[Dataset entries]
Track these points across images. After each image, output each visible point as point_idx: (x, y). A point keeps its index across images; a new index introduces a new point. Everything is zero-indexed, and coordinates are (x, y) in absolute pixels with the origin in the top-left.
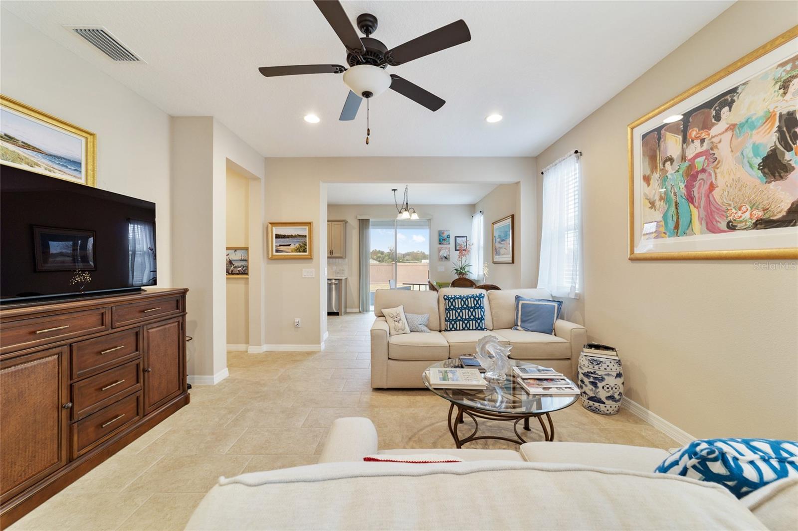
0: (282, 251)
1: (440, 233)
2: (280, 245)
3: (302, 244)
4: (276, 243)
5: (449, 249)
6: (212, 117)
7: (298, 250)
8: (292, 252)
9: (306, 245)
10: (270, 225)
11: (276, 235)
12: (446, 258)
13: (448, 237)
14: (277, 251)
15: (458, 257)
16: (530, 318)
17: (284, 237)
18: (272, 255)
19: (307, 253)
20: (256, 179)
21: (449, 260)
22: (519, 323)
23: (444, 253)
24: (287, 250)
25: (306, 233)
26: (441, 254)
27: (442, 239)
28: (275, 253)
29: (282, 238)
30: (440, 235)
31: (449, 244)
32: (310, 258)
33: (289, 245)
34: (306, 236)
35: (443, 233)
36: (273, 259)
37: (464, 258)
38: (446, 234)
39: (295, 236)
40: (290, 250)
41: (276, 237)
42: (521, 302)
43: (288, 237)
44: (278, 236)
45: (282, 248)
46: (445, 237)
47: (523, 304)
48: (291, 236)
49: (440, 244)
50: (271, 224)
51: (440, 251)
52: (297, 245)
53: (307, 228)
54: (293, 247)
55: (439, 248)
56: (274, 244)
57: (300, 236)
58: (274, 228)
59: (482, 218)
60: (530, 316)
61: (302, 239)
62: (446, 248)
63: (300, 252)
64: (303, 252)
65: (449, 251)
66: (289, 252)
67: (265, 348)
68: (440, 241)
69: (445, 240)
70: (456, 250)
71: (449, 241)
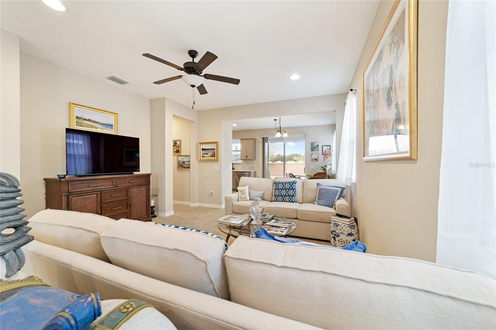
0: (205, 157)
1: (312, 144)
2: (204, 154)
3: (213, 153)
4: (202, 153)
5: (318, 154)
6: (165, 98)
7: (211, 156)
8: (209, 157)
9: (215, 154)
10: (199, 144)
11: (202, 149)
12: (316, 159)
13: (318, 146)
14: (203, 157)
15: (323, 159)
16: (322, 197)
17: (206, 150)
18: (200, 159)
19: (215, 158)
21: (318, 161)
22: (317, 200)
23: (314, 156)
24: (207, 156)
25: (215, 147)
26: (312, 157)
27: (314, 148)
28: (201, 158)
30: (312, 145)
31: (318, 150)
32: (217, 160)
33: (208, 154)
34: (215, 149)
35: (314, 144)
36: (201, 161)
38: (316, 144)
39: (210, 149)
41: (202, 150)
44: (203, 149)
45: (205, 155)
46: (316, 146)
48: (208, 149)
49: (312, 151)
50: (200, 143)
51: (312, 155)
52: (211, 154)
53: (215, 144)
54: (209, 154)
55: (311, 153)
56: (201, 154)
57: (212, 149)
58: (201, 145)
60: (322, 196)
61: (213, 151)
62: (316, 153)
63: (212, 157)
65: (318, 155)
66: (208, 157)
68: (312, 149)
69: (315, 148)
70: (323, 155)
71: (318, 149)
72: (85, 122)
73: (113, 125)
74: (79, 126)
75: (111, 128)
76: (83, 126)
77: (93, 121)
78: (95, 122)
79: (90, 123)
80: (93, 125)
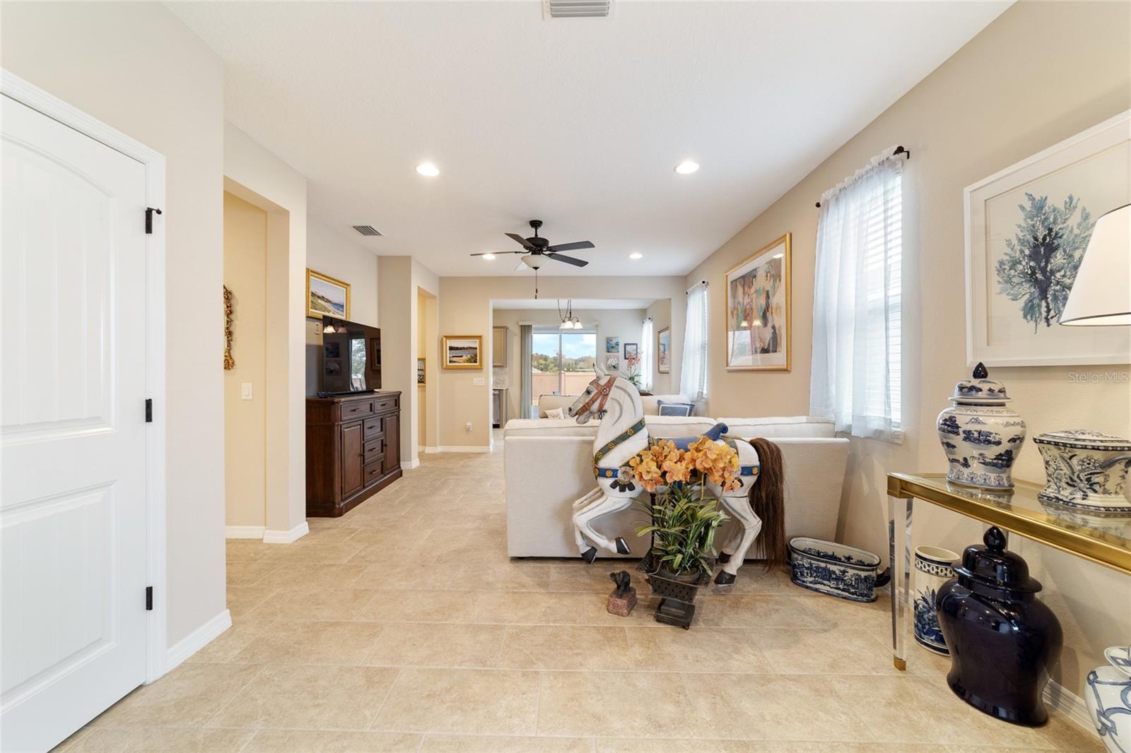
0: (455, 362)
1: (609, 340)
2: (453, 357)
3: (473, 356)
4: (450, 354)
5: (618, 357)
6: (410, 257)
7: (469, 361)
8: (464, 362)
9: (477, 356)
10: (444, 339)
12: (614, 367)
13: (617, 344)
14: (450, 362)
15: (627, 366)
17: (457, 349)
18: (447, 365)
19: (477, 364)
20: (434, 297)
23: (612, 362)
24: (459, 361)
25: (476, 345)
26: (609, 362)
27: (610, 347)
28: (448, 364)
29: (454, 350)
30: (608, 343)
31: (618, 352)
32: (480, 368)
33: (461, 356)
34: (476, 348)
35: (611, 341)
36: (447, 369)
37: (633, 367)
38: (614, 341)
39: (467, 348)
41: (450, 349)
42: (661, 406)
43: (461, 349)
44: (451, 348)
45: (455, 359)
46: (614, 345)
47: (662, 407)
48: (463, 348)
49: (608, 352)
50: (446, 337)
51: (608, 359)
52: (469, 356)
53: (478, 341)
54: (465, 358)
55: (607, 356)
56: (448, 356)
57: (471, 348)
58: (448, 341)
59: (651, 325)
61: (472, 351)
62: (615, 356)
63: (471, 363)
64: (474, 362)
65: (618, 359)
66: (461, 362)
67: (439, 449)
68: (608, 348)
69: (613, 347)
70: (625, 358)
71: (618, 349)
72: (319, 301)
74: (314, 309)
75: (342, 310)
76: (317, 309)
78: (327, 301)
79: (323, 303)
80: (326, 305)
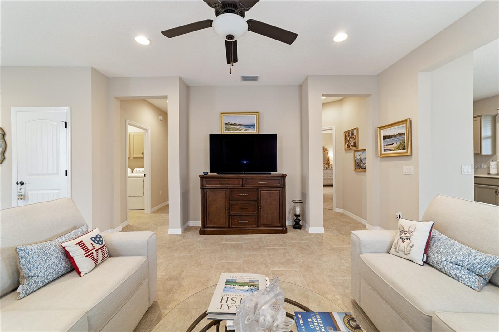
0: (388, 150)
3: (402, 142)
4: (384, 143)
7: (399, 148)
8: (395, 150)
9: (405, 142)
10: (378, 129)
11: (384, 136)
14: (385, 150)
17: (389, 137)
18: (381, 154)
19: (405, 151)
24: (391, 149)
25: (404, 131)
28: (383, 152)
29: (387, 138)
32: (410, 155)
33: (392, 144)
34: (404, 134)
36: (382, 157)
39: (397, 135)
40: (393, 149)
41: (384, 139)
43: (392, 136)
44: (385, 138)
45: (388, 147)
48: (394, 136)
50: (379, 128)
52: (398, 143)
53: (405, 125)
54: (395, 145)
56: (383, 145)
57: (400, 134)
58: (382, 131)
61: (401, 137)
63: (400, 150)
64: (403, 150)
72: (232, 126)
73: (255, 125)
74: (227, 131)
75: (254, 128)
76: (230, 131)
77: (238, 125)
78: (239, 125)
79: (235, 127)
80: (238, 128)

▸ **ASSIGNED TASK**:
Write out all the entries precisely as given, omitting each image.

▸ **ANSWER SECTION**:
Track these points across images. After each image, output each visible point as point_idx: (x, y). A point keeps its index across images; a new index introduces a new point. Everything is zero-indexed, and coordinates are (x, y) in absolute pixels with the origin in the top-left.
0: (282, 251)
1: (440, 233)
2: (280, 245)
3: (302, 244)
4: (276, 243)
5: (449, 249)
6: (212, 117)
7: (298, 250)
8: (292, 252)
9: (306, 245)
10: (270, 225)
11: (276, 235)
12: (446, 258)
13: (448, 237)
14: (277, 251)
15: (458, 257)
16: (530, 318)
17: (284, 237)
18: (272, 255)
19: (307, 253)
20: (256, 179)
21: (449, 260)
22: (519, 323)
23: (444, 253)
24: (287, 250)
25: (306, 233)
26: (441, 254)
27: (442, 239)
28: (275, 253)
29: (282, 238)
30: (440, 235)
31: (449, 244)
32: (310, 258)
33: (289, 245)
34: (306, 236)
35: (443, 233)
36: (273, 259)
37: (464, 258)
38: (446, 234)
39: (295, 236)
40: (290, 250)
41: (276, 237)
42: (521, 302)
43: (288, 237)
44: (278, 236)
45: (282, 248)
46: (445, 237)
47: (523, 304)
48: (291, 236)
49: (440, 244)
50: (271, 224)
51: (440, 251)
52: (297, 245)
53: (307, 228)
54: (293, 247)
55: (439, 248)
56: (274, 244)
57: (300, 236)
58: (274, 228)
59: (482, 218)
60: (530, 316)
61: (302, 239)
62: (446, 248)
63: (300, 252)
64: (303, 252)
65: (449, 251)
66: (289, 252)
67: (265, 348)
68: (440, 241)
69: (445, 240)
70: (456, 250)
71: (449, 241)
0: (205, 157)
1: (312, 144)
2: (204, 154)
3: (213, 153)
4: (202, 153)
5: (318, 154)
6: (165, 98)
7: (211, 156)
8: (209, 157)
9: (215, 154)
10: (199, 144)
11: (202, 149)
12: (316, 159)
13: (318, 146)
14: (203, 157)
15: (323, 159)
16: (322, 197)
17: (206, 150)
18: (200, 159)
19: (215, 158)
21: (318, 161)
22: (317, 200)
23: (314, 156)
24: (207, 156)
25: (215, 147)
26: (312, 157)
27: (314, 148)
28: (201, 158)
30: (312, 145)
31: (318, 150)
32: (217, 160)
33: (208, 154)
34: (215, 149)
35: (314, 144)
36: (201, 161)
38: (316, 144)
39: (210, 149)
41: (202, 150)
44: (203, 149)
45: (205, 155)
46: (316, 146)
48: (208, 149)
49: (312, 151)
50: (200, 143)
51: (312, 155)
52: (211, 154)
53: (215, 144)
54: (209, 154)
55: (311, 153)
56: (201, 154)
57: (212, 149)
58: (201, 145)
60: (322, 196)
61: (213, 151)
62: (316, 153)
63: (212, 157)
65: (318, 155)
66: (208, 157)
68: (312, 149)
69: (315, 148)
70: (323, 155)
71: (318, 149)
72: (85, 122)
73: (113, 125)
74: (79, 126)
75: (111, 128)
76: (83, 126)
77: (93, 121)
78: (95, 122)
79: (90, 123)
80: (93, 125)
0: (455, 362)
1: (609, 340)
2: (453, 357)
3: (473, 356)
4: (450, 354)
5: (618, 357)
6: (410, 257)
7: (469, 361)
8: (464, 362)
9: (477, 356)
10: (444, 339)
12: (614, 367)
13: (617, 344)
14: (450, 362)
15: (627, 366)
17: (457, 349)
18: (447, 365)
19: (477, 364)
20: (434, 297)
23: (612, 362)
24: (459, 361)
25: (476, 345)
26: (609, 362)
27: (610, 347)
28: (448, 364)
29: (454, 350)
30: (608, 343)
31: (618, 352)
32: (480, 368)
33: (461, 356)
34: (476, 348)
35: (611, 341)
36: (447, 369)
37: (633, 367)
38: (614, 341)
39: (467, 348)
41: (450, 349)
42: (661, 406)
43: (461, 349)
44: (451, 348)
45: (455, 359)
46: (614, 345)
47: (662, 407)
48: (463, 348)
49: (608, 352)
50: (446, 337)
51: (608, 359)
52: (469, 356)
53: (478, 341)
54: (465, 358)
55: (607, 356)
56: (448, 356)
57: (471, 348)
58: (448, 341)
59: (651, 325)
61: (472, 351)
62: (615, 356)
63: (471, 363)
64: (474, 362)
65: (618, 359)
66: (461, 362)
67: (439, 449)
68: (608, 348)
69: (613, 347)
70: (625, 358)
71: (618, 349)
72: (319, 301)
74: (314, 309)
75: (342, 310)
76: (317, 309)
78: (327, 301)
79: (323, 303)
80: (326, 305)
0: (388, 150)
3: (402, 142)
4: (384, 143)
7: (399, 148)
8: (395, 150)
9: (405, 142)
10: (378, 129)
11: (384, 136)
14: (385, 150)
17: (389, 137)
18: (381, 154)
19: (405, 151)
24: (391, 149)
25: (404, 131)
28: (383, 152)
29: (387, 138)
32: (410, 155)
33: (392, 144)
34: (404, 134)
36: (382, 157)
39: (397, 135)
40: (393, 149)
41: (384, 139)
43: (392, 136)
44: (385, 138)
45: (388, 147)
48: (394, 136)
50: (379, 128)
52: (398, 143)
53: (405, 125)
54: (395, 145)
56: (383, 145)
57: (400, 134)
58: (382, 131)
61: (401, 137)
63: (400, 150)
64: (403, 150)
72: (232, 126)
73: (255, 125)
74: (227, 131)
75: (254, 128)
76: (230, 131)
77: (238, 125)
78: (239, 125)
79: (235, 127)
80: (238, 128)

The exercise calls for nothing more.